Remarks: After flowering in the autumn and extending through winter season the plant doesn’t need watering, but they will still be growing, the new bodies will be increasing in size extracting water from the outer succulent leaves, allowing them to shrivel away. In fact the plant in this time extracts water and nutrient stored in the outer succulent leaves, allowing them to dehydrate relocating the water to the rest of the plant and to the new leaves that form during this period until the old leaves are reduced to nothing more than "thin papery shells".
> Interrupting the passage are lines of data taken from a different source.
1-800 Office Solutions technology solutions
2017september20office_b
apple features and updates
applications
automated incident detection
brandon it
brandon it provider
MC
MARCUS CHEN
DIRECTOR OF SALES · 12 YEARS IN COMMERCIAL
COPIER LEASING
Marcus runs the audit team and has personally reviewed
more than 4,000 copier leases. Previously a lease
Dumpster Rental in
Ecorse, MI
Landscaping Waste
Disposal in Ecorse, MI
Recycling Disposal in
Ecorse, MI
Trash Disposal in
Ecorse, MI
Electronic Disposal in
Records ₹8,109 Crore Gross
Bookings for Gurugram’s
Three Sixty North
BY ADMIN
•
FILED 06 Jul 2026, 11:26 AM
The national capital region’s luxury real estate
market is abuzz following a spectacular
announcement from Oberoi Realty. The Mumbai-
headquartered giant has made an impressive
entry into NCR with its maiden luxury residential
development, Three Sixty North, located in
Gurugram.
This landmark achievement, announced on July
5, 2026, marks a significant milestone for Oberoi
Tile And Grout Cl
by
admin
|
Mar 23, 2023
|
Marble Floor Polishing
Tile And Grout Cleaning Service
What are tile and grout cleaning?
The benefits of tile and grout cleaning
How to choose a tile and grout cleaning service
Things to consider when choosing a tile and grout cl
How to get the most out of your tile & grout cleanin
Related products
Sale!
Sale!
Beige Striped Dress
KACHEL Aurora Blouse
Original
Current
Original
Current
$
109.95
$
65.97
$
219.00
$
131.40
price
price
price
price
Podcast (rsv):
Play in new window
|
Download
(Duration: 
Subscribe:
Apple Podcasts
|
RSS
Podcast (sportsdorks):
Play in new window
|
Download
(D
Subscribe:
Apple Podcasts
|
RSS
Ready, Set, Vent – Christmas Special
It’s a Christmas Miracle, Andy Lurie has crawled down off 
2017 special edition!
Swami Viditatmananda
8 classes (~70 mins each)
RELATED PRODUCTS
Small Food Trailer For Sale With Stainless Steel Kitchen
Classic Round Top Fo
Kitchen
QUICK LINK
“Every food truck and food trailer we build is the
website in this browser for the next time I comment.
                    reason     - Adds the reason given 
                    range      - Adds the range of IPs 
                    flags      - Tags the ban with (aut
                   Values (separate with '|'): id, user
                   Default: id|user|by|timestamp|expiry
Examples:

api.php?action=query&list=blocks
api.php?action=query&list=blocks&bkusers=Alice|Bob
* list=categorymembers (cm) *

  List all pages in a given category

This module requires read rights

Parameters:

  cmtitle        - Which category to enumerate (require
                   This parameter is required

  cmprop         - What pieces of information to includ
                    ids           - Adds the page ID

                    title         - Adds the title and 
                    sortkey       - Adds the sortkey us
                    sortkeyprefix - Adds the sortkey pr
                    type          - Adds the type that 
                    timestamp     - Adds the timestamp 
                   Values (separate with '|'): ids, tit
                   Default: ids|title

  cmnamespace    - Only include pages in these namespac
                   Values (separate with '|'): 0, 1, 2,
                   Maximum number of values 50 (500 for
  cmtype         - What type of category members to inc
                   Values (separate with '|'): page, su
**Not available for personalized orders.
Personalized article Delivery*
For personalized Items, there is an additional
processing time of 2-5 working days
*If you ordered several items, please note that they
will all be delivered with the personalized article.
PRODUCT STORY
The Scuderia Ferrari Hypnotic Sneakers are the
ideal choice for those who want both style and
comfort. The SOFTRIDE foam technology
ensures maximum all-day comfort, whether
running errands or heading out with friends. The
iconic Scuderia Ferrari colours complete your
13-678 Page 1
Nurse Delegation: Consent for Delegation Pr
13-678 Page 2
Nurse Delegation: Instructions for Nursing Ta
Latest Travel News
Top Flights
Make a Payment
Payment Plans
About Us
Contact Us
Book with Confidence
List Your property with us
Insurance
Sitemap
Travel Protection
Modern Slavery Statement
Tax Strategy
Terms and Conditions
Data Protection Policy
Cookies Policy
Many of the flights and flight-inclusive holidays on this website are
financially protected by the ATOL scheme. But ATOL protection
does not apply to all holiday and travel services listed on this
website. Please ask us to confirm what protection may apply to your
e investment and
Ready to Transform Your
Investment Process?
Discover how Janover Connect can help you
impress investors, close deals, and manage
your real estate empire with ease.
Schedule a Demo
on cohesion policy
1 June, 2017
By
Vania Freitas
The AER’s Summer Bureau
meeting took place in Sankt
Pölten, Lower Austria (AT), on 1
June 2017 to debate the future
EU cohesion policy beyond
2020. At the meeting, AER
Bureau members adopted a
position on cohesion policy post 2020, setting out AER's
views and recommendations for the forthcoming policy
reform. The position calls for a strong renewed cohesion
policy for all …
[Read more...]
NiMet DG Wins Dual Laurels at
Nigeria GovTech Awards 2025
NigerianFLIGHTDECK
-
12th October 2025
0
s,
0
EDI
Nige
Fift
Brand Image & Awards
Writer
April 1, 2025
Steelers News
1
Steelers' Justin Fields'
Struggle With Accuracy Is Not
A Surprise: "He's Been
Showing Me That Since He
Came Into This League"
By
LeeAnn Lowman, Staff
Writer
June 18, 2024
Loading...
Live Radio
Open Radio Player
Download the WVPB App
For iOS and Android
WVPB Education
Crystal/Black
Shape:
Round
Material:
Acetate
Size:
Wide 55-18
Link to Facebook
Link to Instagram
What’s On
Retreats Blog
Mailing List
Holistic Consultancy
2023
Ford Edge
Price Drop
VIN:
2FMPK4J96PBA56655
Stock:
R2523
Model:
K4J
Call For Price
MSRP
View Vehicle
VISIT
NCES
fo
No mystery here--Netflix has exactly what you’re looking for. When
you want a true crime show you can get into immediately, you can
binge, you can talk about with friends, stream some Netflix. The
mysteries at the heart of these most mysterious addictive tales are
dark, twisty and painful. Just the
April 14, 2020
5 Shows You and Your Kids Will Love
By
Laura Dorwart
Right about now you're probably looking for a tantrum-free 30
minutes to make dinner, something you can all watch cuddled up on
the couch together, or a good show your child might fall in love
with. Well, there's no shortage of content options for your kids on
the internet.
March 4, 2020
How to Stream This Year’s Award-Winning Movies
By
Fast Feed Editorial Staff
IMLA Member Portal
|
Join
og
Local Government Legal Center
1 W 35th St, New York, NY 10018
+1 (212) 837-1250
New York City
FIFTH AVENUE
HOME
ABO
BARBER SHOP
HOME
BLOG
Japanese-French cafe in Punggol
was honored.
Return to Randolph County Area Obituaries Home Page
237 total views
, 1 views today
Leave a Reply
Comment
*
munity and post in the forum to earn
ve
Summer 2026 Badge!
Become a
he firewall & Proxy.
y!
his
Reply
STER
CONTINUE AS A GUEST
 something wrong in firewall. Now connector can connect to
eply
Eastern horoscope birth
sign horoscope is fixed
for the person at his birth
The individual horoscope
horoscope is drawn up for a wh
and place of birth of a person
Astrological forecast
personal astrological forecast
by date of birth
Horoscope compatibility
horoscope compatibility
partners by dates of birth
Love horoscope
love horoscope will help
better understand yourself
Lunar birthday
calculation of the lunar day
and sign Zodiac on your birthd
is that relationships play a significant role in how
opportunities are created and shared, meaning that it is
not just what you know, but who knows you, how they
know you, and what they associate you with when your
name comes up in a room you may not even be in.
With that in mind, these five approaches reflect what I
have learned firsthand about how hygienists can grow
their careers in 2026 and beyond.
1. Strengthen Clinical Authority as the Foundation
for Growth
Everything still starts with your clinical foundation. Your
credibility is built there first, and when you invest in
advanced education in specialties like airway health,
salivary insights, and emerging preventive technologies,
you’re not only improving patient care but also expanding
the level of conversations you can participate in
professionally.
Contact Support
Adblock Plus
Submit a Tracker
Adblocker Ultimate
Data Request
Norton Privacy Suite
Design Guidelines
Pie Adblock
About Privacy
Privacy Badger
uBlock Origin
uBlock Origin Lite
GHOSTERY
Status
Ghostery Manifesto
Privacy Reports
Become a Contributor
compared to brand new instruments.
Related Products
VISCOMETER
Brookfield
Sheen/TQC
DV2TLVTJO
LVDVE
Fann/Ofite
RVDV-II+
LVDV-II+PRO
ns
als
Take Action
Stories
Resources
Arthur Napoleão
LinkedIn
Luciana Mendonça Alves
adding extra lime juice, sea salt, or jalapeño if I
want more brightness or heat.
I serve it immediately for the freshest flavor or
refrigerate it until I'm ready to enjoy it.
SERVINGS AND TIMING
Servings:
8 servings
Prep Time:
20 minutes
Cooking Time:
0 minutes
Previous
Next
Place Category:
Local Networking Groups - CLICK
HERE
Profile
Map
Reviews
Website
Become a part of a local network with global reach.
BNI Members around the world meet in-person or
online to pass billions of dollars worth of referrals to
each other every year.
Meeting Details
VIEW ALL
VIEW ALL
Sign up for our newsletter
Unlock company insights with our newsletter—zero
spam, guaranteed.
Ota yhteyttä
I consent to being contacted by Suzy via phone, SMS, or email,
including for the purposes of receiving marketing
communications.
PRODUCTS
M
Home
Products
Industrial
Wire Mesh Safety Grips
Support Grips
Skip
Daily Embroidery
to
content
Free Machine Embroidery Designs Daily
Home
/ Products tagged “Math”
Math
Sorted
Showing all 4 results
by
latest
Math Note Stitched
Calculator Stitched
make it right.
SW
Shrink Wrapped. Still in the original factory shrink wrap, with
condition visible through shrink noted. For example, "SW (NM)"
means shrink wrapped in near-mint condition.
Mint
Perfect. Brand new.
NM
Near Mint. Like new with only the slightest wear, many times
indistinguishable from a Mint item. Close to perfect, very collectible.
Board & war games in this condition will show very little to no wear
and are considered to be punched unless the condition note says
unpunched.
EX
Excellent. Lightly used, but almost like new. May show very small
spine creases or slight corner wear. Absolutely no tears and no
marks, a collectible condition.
Propagation: Seed or (or rarely) cuttings. The small seeds can be sown in pots of fine, well-drained sand, any time during the spring and summer months when temperatures are warm. Cover the seeds with a very fine layer of grit and water from below with a fungicide to prevent damping off. For the first 3-4 days cover the pots with a sheet of glass/clear perspex to keep the humidity levels high. Remove the glass and replace it with light shadecloth and mist once or twice a day for the next two weeks after which most seeds should have germinated. From then on mistings can be reduced to every second and then every third day as the little plants grow. Take the cuttings from a grown-up mother plant. Each cutting must contain one or more heads along with a fraction of root and permit them to dry out a couple of days, lay the cuttings on the soil and insert the stem end partially into the soil. Try to keep the cutting somewhat upright so that the roots are able to grow downward. It is relatively difficult to root Lithops from cuttings and generally pointless as well, so quick are they from seed.
Comment: Improvement of Lithops characteristics: Some growers (but not all!!) think it is very intriguing to reinforce any characteristic of cultivated Lithops of by crossing two similar selected plants and then back-crossing with the mother plant. This way we can eventually get some interesting results. Of course, many of the nicest Lithops we grow in cultivation have already been selected over time. However many Lithops are already nice plants which can’t really be improved, on the other hand one could try to improve the colour or the markings etc. Now if we have two particular plants we may attempt to breed between them and can maybe get a whole improved population and then select some better offspring to continue the selection.
Seed production: Plants can be hand pollinated, using a small paint brush. Remember always to cross different clones as the plants are self-sterile. The seed will remain viable for many years provided it is stored in a cool dry place.